Economic insight provided by Alberta Central Chief Economist Charles St-Arnaud.
Today’s release of the GDP for November confirms that growth has come to a crawl at the end of 2022, with growth at its weakest since 2021Q2 when restrictions to slow the spread of COVID were in effect. The report shows that rate-sensitive sectors and those depending on consumers’ discretionary spending, like retail, and food and accommodation, are feeling the impact of rising interest rates and reduced purchasing power.
We expect growth in Canada to likely contract in the first half of 2023 as the sharp increases in interest rates continue to impact the broad economy. As such, the “Great consumer squeeze,” an erosion of purchasing power and rising debt-service cost, will reduce household spending meaningfully and will likely be a source of an economic contraction this year.
The Bank of Canada signaled last week that it expects to keep its policy rate unchanged for some time to better assess the impact of previous rate hikes on the economy and inflation. However, it stands ready to hike again if inflation does not moderate, as expected
For Alberta, the details available in the report suggest that economic activity underperformed the rest of the country in November due to a decline in activity in the oil and gas sector. High energy prices have been a tailwind to the Alberta economy this year, but not as much as in the past (see Where’s the boom? How the impact of oil on Alberta may have permanently weakened). This will mean that Alberta’s slowdown in economic could be less pronounced than in the rest of Canada.
The monthly GDP inched higher by 0.1% m-o-m in November (+2.8% y-o-y). The details show that 14 out of 20 industrial sectors posted gains on the month. Despite the overall economy being 3.1 percentage points above its pre-pandemic level, 7 out of 20 industrial sectors still have economic activity below their pre-pandemic levels, namely utilities, manufacturing, transportation and warehousing, management of companies, administration and support services, arts, entertainment and recreation, and accommodation and food services.
Statistics Canada’s preliminary estimate suggests GDP for December was essentially flat. This suggests that growth in the fourth quarter of 2022 will likely be around 1.6% q-o-q ar. This would be the weakest quarterly growth since 2021Q2 when restrictions were put in place to slow the spread of COVID.
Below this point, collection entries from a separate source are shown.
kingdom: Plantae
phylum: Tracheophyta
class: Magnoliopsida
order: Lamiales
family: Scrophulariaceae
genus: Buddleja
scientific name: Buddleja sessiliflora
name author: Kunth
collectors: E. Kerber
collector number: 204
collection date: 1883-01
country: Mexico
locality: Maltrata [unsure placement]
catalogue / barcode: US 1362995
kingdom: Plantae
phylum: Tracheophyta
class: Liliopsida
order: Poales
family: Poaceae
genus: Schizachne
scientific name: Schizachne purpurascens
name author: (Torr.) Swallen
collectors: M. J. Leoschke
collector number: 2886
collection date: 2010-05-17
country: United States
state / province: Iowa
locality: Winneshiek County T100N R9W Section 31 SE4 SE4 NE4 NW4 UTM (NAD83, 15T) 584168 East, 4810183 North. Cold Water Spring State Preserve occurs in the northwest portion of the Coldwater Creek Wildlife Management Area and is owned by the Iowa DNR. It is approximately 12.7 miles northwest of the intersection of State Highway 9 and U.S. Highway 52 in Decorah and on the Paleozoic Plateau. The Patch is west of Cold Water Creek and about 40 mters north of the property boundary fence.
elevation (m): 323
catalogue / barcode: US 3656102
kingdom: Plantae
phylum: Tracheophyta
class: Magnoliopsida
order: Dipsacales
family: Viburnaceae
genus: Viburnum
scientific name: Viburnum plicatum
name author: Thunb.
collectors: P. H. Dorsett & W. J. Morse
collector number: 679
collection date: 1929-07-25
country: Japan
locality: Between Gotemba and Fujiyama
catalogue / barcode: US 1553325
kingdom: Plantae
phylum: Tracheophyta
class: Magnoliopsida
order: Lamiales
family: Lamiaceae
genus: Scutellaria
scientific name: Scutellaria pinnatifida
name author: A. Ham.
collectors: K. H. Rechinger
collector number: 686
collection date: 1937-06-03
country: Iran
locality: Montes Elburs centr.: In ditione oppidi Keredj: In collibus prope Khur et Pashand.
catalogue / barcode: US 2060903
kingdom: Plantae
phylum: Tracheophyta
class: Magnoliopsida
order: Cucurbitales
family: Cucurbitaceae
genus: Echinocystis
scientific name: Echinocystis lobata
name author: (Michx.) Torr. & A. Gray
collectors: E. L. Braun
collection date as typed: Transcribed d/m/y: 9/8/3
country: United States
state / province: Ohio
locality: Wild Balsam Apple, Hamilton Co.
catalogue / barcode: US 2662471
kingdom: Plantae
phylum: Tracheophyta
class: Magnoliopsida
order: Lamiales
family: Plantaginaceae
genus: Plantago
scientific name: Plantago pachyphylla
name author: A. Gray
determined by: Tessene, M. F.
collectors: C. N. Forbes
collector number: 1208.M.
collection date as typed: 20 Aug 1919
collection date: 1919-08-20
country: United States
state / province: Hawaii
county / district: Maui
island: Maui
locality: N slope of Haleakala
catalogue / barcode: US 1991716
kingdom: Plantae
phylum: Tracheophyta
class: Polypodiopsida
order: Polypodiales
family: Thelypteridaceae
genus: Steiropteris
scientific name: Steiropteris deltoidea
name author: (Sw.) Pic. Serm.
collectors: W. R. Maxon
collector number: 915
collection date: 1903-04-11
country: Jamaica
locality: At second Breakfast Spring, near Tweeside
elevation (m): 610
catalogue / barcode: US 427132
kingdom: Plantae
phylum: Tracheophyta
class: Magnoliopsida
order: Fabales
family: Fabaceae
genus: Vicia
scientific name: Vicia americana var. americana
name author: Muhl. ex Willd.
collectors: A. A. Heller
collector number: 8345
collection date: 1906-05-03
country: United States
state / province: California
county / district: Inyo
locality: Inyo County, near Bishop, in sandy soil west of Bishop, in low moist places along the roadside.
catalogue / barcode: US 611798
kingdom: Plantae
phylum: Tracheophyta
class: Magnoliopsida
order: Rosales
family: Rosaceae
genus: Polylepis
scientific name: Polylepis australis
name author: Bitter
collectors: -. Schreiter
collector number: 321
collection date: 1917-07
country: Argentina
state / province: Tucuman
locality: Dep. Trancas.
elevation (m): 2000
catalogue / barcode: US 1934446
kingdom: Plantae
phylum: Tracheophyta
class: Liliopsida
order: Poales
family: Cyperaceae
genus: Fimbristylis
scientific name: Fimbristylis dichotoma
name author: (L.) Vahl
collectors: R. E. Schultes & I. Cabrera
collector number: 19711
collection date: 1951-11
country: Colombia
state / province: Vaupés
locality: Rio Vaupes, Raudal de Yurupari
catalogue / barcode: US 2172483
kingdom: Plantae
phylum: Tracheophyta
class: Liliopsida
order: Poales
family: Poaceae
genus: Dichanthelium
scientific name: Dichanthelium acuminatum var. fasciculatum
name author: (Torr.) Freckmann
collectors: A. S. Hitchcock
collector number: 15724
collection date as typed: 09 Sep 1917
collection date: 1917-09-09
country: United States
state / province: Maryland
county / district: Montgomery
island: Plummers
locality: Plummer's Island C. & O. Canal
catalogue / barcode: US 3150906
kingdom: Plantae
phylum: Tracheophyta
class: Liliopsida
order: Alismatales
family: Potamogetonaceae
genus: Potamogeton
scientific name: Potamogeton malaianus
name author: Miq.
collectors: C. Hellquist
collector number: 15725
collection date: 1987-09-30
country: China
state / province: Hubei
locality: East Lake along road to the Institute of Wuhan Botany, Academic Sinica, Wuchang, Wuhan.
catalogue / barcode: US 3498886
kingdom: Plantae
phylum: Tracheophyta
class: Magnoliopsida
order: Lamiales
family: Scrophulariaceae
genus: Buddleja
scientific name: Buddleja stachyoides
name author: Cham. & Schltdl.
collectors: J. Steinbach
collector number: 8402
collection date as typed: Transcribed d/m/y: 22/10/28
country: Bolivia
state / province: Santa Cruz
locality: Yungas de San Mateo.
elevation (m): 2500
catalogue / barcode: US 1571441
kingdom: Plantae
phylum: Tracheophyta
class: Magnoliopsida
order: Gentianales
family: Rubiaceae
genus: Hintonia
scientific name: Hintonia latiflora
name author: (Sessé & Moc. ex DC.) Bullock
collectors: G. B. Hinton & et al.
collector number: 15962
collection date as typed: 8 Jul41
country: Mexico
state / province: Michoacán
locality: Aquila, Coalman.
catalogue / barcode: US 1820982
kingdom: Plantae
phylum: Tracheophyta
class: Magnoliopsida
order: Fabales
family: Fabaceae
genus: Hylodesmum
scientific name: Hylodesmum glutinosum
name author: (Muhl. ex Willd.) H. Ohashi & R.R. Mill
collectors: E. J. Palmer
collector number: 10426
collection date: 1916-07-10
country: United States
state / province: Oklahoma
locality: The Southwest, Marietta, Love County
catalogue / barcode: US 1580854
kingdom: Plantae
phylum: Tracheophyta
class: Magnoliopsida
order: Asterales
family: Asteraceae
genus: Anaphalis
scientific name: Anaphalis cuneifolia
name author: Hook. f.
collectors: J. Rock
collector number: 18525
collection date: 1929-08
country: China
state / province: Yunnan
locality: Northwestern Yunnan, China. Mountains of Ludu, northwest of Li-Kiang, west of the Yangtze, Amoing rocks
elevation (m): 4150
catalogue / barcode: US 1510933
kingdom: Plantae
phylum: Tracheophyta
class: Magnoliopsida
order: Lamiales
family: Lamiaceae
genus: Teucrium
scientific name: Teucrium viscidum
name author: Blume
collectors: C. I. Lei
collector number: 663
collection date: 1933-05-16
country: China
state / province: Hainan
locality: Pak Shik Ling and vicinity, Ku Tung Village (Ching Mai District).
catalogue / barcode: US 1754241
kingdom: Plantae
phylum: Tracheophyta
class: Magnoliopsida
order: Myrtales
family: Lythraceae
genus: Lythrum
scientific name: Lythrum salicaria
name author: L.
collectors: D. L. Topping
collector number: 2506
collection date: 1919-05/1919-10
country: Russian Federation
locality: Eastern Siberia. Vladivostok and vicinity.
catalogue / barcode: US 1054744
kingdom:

The goods-producing side of the economy contracted by 0.1% m-o-m in November. This was mainly due to a drop in activity in construction (-0.7% m-o-m), manufacturing (-0.1% m-o-m), and agriculture (-0.1% m-o-m). Those declines were partly offset by increases in utilities (+0.7% m-o-m) and natural resources extraction (-0.2% m-o-m).
The services-producing side of the economy rose 0.2% in November. The increase in activity was led by transportation and warehousing (+1.0% m-o-m), finance and insurance (+0.5% m-o-m), and public administration (+0.5% m-o-m). A decline in retail trade (-0.6% m-o-m) and accommodation and food services (-1.4% m-o-m) offset some of the rises in other sectors.
For Alberta, there is no specific data in the report. However, we can make an assessment based on activity in some key industries specific to Alberta. The level of activity in the oil and gas sector, especially oil sands, support activities and petroleum products wholesalers, decreased sharply on the month. However, this decline may have been partly offset by a rise in support activities for mining, oil and gas. A decline in crop production as likely acted as a drag on growth. An increase in pipeline activity, especially gas pipeline, due to higher activity in gas pipelines, may have provided some support. Overall, this means that the province’s economy likely underperformed the rest of the country in November.